Module Pin ESP32 Pin
VCC 5V (external power recommended for multiple modules)
GND GND
DIN GPIO23 (MOSI)
CS GPIO5 (configurable)
CLK GPIO18 (SCK)

ESP8266 Connection:

Module Pin ESP8266 Pin
VCC 5V (external power recommended)
GND GND
DIN GPIO13 (MOSI – HSPI)
CS GPIO15 (configurable)
CLK GPIO14 (SCK – HSPI)

Raspberry Pi Connection:

Module Pin Raspberry Pi GPIO (BCM)
VCC 5V Pin
GND GND Pin
DIN GPIO10 (MOSI)
CS GPIO8 (CE0)
CLK GPIO11 (SCLK)

8051/AVR/PIC Single-Chip Microcomputer Connection:

Module Pin MCU Connection
VCC 5V power supply
GND System ground
DIN Any available I/O pin (software SPI) or hardware MOSI pin
CS Any available I/O pin
CLK Any available I/O pin (software SPI) or hardware SCK pin

⚠️ Important: For Raspberry Pi and other 3.3V logic devices, the MAX7219 requires 5V power, but the logic signals (DIN, CS, CLK) should ideally be level-shifted from 3.3V to 5V for reliable operation. While some users report success without level shifting, voltage level converters are recommended for production installations.
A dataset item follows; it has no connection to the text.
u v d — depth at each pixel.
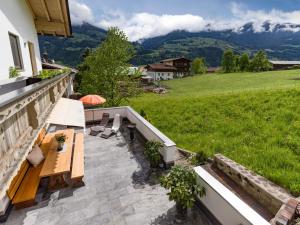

Step 2 – Power Considerations

  • A single 4-bit (8×32) module draws approximately 60-160mA under normal operation

  • Maximum current can reach 640mA when all 256 LEDs are illuminated at full brightness

  • Most microcontroller 5V pins can supply 400-500mA, which may be insufficient for this module at full brightness

  • For reliable operation, especially at higher brightness levels, use an external 5V power supply rated for at least 1A

  • For cascaded modules or high-brightness applications, use a higher-current external power supply

  • Adding a filter capacitor (100µF or larger) across VCC and GND near the module can improve stability

Step 3 – External Power Supply Wiring (Recommended)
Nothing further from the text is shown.